Le désir

Incontestablement, le terme de désir occupe une place essentielle dans l'architecture conceptuelle de l'œuvre de Françoise Dolto. Il en est venu à constituer ce qui donne sa structure à sa pensée, en s'étayant sur l'expérience analytique concrète de l'inconscient.
Et pourtant, il n'est pas facile de savoir si cette catégorie éminente du désir est d'emblée présente chez F. Dolto ou sinon, à partir de quel moment elle y apparaît explicitement pour sous-tendre alors toute son élaboration. On peut du moins faire état du tournant que constitue assurément l'exposé capital qu'elle donne à la Société de Philosophie en avril 1972 sous le titre « Au jeu du désir les dés sont pipés et les cartes truquées », ce qui deviendra ultérieurement l'intitulé d'un de ses recueils de textes majeurs (Au jeu du désir, Seuil, 1981).
Ce qui se manifeste alors à partir de là comme l'importance cruciale de cette référence au désir dans l'élaboration théorique de F. Dolto vient témoigner aussi du rôle qu'aura joué dans son parcours la proximité conceptuelle de toujours avec l'enseignement de Jacques Lacan. Car c’est lui, Lacan, qui est sans conteste à l'origine de cette façon déterminante de reprendre ou relire le travail inaugural de Freud à l'aune de cette catégorie du désir, que Lacan, on le sait, est allé puiser chez Hegel.
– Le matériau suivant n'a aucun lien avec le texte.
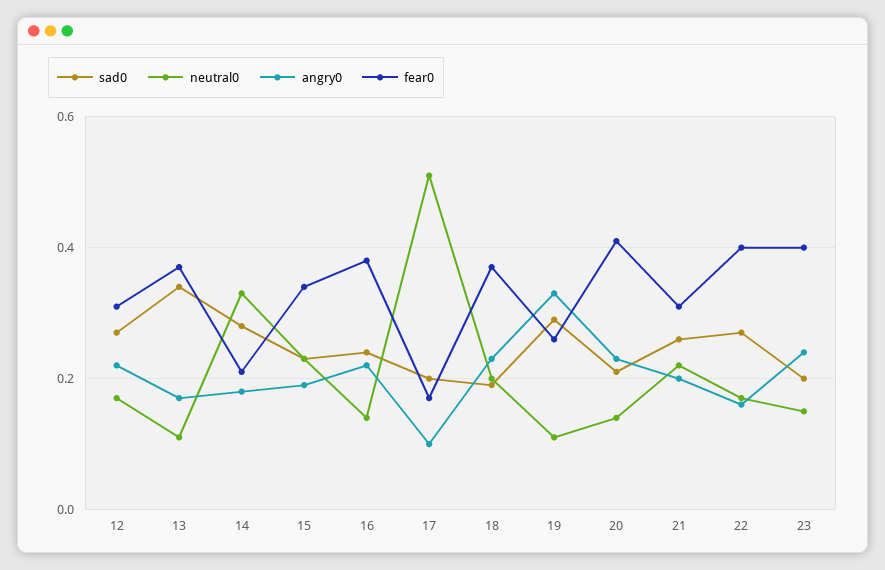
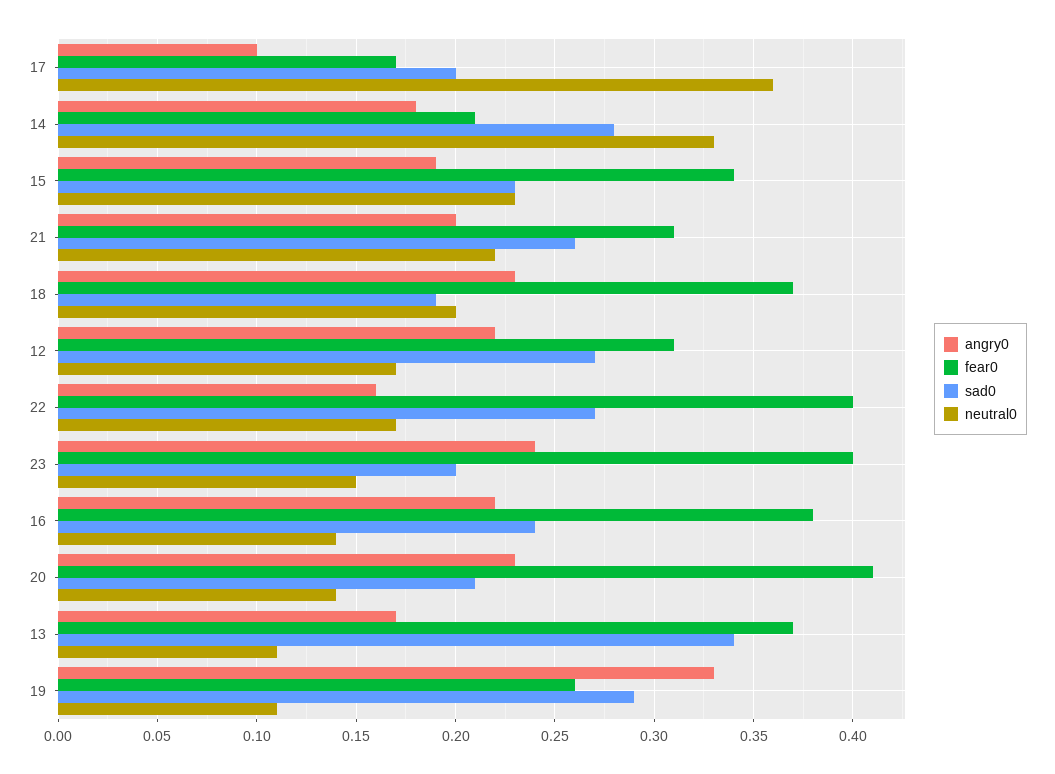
  {
    "sad0": {
      "12": 0.27,
      "13": 0.34,
      "14": 0.28,
      "15": 0.23,
      "16": 0.24,
      "17": 0.2,
      "18": 0.19,
      "19": 0.29,
      "20": 0.21,
      "21": 0.26,
      "22": 0.27,
      "23": 0.2
    },
    "neutral0": {
      "12": 0.17,
      "13": 0.11,
      "14": 0.33,
      "15": 0.23,
      "16": 0.14,
-     "17": 0.5,
+     "17": 0.36,
      "18": 0.2,
      "19": 0.11,
      "20": 0.14,
      "21": 0.22,
      "22": 0.17,
      "23": 0.15
    },
    "angry0": {
      "12": 0.22,
      "13": 0.17,
      "14": 0.18,
      "15": 0.19,
      "16": 0.22,
      "17": 0.1,
      "18": 0.23,
      "19": 0.33,
      "20": 0.23,
      "21": 0.2,
      "22": 0.16,
      "23": 0.24
    },
    "fear0": {
      "12": 0.31,
      "13": 0.37,
      "14": 0.21,
      "15": 0.34,
      "16": 0.38,
      "17": 0.17,
      "18": 0.37,
      "19": 0.26,
      "20": 0.41,
      "21": 0.31,
      "22": 0.4,
      "23": 0.4
    }
  }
À n'en pas douter, F. Dolto s'est ralliée à cette refonte lacanienne. En tout cas, elle a repris à son compte et fait sienne cette terminologie du désir (et du sujet) dont elle a fait son miel théorique. C'est que pour elle aussi, à la lumière de ce que lui révèle son expérience de l'inconscient, le désir est ce qui caractérise la spécificité de l'humain, par tout ce qui le dégage de l'emprise du seul besoin. Pour elle aussi, le désir désigne l'inscription de l'humain dans un ordre symbolique que viennent structurer conjointement la parole et la Loi.
Pour autant, cette catégorie majeure du désir, F. Dolto ne l'extrait pas quant à elle du champ philosophique, car elle en discerne plutôt deux autres sources privilégiées. En premier lieu, elle retrouve concrètement cette dimension du désir réalisée au mieux par ce qu'en manifeste le tout-petit dès sa relation primordiale qui excède le besoin et atteste de la mise en œuvre d’une fonction symbolique toujours déjà là. Le désir est donc ce qui agence tout le vécu de l'enfant (ou l'infans) dans la relation à l'Autre (d'abord classiquement la mère).
S’en détermine le tracé de ce que F. Dolto désigne comme image inconsciente du corps, support relationnel premier du sujet désirant. C'est ainsi toute la clinique qui va pouvoir se trouver rapportée à la mise en évidence du désir, en vue d'en promouvoir le mouvement, moyennant ce que l'on peut appeler une dynamique du désir.
Pour en confirmer la portée déterminante, il est pour F. Dolto une autre source de première importance, qui tient à la lecture inédite qu'elle a produite de l'Évangile, et où elle retrouve les mêmes enjeux dynamiques d'avènement du sujet dont il s'agit en psychanalyse. Ce qui la conduit à identifier Jésus comme le « maître du désir ».
Avec ce renfort conceptuel que lui donne ici sa foi de chrétienne, la catégorie du désir se voit confirmée comme étant, au cœur de son œuvre, ce qui vient organiser toute sa pensée de l'humain. Cela revient à faire du désir une valeur éminente, à laquelle il convient de rapporter alors ce qui constitue pour elle une exigence éthique, mais justement : une éthique du désir.